● Work item:
Pick out every line in the records below that contains the word "shown", and copy each of those lines.
*** Information given ***
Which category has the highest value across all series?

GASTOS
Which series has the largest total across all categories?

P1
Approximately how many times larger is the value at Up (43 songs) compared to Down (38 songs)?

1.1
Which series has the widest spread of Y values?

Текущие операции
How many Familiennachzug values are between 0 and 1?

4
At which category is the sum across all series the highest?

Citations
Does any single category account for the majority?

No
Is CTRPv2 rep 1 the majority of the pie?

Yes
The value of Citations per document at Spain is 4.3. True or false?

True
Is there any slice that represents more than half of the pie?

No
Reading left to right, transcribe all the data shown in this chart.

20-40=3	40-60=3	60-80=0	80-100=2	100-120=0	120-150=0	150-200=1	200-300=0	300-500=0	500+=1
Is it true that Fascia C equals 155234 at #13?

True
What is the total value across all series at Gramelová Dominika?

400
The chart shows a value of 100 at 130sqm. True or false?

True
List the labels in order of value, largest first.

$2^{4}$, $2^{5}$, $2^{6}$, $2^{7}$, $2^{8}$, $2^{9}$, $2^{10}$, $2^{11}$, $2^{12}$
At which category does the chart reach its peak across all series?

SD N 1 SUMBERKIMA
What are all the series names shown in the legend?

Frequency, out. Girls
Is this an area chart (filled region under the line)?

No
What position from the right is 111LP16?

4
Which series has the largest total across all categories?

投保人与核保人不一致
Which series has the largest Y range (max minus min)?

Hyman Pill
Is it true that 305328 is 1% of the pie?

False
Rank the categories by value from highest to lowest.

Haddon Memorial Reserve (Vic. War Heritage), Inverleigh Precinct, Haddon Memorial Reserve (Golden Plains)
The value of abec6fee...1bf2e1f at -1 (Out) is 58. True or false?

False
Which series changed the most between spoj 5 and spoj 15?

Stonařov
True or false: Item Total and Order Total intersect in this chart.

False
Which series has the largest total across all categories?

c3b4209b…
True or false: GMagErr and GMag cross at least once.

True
*** End of Information given ***
● Reply:
Reading left to right, transcribe all the data shown in this chart.
What are all the series names shown in the legend?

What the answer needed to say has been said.